栲幡千々姫(タクハタチヂヒメ)「日本神話の世界」

栲幡千々姫タクハタチヂヒメ

栲幡千々姫1
神格
織物の神
祀られている神社
塩沢神社(福島県二本松市塩沢)
椿大神社(三重県鈴鹿市山本町)
泉穴師神社(大阪府泉大津市豊中)
栲幡千々姫2
神徳
安産、子宝
別称
栲幡千々姫神(タクハタチヂヒメノカミ)、万幡豊秋津師比売命(よろずはたとよあきつしひめのみこと)、天万栲幡媛命(あめのよろずたくはたひめのみこと)
系譜
タカミムスビの娘、アメノホアカリとニニギの母
詳細
栲幡千々姫(タクハタチヂヒメ)は機織りの神として知られており、栲幡千々姫の「栲(たく)」とは白膠木(ぬるで)という漆科の木の事で「幡(はた)」とは機織り機をあらわし「千々(ちぢ)」は縮む状態を意味します。
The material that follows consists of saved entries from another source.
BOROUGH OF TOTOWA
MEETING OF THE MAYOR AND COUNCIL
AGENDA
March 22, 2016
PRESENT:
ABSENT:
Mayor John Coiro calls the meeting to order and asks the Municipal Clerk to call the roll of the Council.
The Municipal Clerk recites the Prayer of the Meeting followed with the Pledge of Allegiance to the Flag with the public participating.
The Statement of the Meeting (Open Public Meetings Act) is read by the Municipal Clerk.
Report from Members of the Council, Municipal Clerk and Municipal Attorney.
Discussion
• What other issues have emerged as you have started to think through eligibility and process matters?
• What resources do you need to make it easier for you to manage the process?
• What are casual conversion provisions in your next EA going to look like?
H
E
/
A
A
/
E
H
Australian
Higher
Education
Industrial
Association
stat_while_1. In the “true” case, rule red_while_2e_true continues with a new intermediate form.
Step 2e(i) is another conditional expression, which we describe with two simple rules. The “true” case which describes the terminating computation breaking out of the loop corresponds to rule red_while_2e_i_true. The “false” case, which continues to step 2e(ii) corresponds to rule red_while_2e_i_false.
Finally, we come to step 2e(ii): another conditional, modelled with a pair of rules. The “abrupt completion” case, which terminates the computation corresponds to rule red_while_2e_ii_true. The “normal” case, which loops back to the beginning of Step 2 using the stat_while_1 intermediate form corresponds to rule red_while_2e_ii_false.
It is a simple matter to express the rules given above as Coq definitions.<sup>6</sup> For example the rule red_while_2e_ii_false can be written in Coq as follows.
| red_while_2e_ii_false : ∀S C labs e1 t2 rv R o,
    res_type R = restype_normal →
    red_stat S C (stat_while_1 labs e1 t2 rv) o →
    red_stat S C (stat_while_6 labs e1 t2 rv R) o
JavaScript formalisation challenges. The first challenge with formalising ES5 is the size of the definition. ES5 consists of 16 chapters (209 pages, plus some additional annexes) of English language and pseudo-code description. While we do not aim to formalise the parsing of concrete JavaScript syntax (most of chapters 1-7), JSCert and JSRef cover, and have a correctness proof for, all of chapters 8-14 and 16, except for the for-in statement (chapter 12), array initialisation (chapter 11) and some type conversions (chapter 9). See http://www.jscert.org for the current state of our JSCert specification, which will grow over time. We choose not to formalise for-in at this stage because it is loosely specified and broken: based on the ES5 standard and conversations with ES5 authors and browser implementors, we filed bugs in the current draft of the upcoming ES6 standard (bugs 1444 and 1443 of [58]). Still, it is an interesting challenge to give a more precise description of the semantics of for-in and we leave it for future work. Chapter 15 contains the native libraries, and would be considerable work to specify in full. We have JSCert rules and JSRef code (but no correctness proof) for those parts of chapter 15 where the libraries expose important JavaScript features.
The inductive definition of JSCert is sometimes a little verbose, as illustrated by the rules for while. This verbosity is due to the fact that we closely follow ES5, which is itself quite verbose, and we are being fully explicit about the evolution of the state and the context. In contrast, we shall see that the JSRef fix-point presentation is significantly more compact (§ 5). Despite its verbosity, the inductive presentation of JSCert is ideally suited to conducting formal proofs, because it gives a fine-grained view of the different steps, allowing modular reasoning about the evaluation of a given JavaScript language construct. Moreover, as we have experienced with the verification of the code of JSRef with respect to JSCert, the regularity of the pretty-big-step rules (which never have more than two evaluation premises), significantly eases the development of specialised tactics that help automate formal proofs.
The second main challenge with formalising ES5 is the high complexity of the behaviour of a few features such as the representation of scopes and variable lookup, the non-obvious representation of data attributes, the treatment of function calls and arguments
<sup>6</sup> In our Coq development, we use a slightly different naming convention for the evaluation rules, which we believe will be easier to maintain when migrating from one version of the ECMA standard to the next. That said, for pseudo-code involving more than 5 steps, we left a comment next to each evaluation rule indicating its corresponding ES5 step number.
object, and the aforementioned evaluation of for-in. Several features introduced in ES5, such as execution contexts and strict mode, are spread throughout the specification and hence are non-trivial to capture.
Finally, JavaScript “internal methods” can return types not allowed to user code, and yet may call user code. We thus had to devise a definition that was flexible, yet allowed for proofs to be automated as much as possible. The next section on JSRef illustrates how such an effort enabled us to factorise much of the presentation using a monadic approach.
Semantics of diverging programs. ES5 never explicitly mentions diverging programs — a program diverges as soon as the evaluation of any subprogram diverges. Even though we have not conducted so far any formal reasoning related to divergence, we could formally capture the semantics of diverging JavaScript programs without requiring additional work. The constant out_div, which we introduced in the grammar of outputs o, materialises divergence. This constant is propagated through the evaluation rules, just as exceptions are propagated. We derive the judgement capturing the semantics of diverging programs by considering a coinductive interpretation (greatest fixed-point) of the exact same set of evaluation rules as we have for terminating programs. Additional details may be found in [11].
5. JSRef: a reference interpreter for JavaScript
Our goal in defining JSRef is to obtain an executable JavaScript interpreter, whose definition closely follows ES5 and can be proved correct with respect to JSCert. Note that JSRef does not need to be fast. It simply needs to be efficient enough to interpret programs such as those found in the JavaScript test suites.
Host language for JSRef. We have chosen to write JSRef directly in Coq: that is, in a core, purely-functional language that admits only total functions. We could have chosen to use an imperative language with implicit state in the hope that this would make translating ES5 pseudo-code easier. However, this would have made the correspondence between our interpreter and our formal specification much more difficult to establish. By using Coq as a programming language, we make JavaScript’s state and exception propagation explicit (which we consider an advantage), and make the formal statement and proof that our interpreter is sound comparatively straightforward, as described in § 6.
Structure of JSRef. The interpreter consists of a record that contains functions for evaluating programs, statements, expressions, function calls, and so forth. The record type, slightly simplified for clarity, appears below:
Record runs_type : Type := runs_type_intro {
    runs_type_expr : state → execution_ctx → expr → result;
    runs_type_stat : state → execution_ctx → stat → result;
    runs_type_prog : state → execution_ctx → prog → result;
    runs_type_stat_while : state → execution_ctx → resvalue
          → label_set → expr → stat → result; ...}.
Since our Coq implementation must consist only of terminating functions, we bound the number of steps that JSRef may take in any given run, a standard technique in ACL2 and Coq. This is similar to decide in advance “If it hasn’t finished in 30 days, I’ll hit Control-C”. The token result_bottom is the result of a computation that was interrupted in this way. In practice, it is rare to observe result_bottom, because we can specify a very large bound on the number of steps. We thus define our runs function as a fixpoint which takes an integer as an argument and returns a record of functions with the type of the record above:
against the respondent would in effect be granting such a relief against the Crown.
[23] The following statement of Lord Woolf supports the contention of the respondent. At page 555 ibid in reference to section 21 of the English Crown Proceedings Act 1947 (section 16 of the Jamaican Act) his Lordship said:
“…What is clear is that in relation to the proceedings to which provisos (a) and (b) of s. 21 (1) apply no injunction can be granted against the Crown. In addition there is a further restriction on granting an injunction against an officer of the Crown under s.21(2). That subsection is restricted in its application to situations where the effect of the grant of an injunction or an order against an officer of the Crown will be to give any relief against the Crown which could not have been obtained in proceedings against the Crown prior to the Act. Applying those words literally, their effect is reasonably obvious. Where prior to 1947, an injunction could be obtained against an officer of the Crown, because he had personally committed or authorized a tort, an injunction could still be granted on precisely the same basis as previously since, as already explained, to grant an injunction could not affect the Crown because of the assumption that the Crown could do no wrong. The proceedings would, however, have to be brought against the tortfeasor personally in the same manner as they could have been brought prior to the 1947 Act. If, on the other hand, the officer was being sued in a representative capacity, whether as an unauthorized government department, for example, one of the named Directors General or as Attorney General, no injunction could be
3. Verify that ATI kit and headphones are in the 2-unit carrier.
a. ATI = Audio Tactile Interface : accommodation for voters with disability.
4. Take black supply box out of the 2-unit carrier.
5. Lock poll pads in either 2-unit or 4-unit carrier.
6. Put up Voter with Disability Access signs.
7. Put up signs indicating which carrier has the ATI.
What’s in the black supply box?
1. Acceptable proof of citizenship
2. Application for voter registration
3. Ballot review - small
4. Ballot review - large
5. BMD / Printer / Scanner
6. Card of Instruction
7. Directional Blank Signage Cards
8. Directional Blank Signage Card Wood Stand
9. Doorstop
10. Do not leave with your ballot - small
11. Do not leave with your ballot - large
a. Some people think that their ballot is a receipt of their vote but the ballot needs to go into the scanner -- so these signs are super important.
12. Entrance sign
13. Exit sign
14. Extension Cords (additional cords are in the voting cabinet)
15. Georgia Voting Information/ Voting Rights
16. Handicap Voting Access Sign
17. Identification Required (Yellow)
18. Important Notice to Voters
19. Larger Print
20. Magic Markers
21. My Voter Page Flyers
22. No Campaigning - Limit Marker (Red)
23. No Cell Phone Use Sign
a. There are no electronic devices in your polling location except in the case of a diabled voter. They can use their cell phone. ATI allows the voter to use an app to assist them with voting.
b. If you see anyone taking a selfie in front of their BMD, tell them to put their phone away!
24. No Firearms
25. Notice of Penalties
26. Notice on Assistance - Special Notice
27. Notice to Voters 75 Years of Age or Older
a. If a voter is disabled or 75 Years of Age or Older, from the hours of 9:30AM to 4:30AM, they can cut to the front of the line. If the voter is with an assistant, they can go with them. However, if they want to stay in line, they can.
タクハタチヂヒメ自体は祀られている神社も少なく、あまり有名な神ではありませんが「日本書紀」の中ではアマテラスの子であるアメノオシホミミと結婚し、日本神話における最大の出来事のひとつである「天孫降臨」の主役として知られているニニギの母となった女神として記されています。
また、機織りという仕事は古来より女性の仕事として伝えられたものであり、村の祭りなどでは汚れのない乙女が神の衣を織る儀式なども存在したと言われています。
上等な織物は神に対する最高の贈り物でもあり、機織りが得意な女性は神と交信できる神に近い存在だと考えられていたいう説もあります。
このような背景から機織りを行う美しい乙女は神の世界と人間の世界を媒介していたとされ、機織りを行う娘とは単に技能を持った人としてだけではなく、神聖な巫女のようなものとして扱われていました。

尚、美しい織物を司るタクハタチヂヒメは自身も美しい女神として描かれている事が多いようです。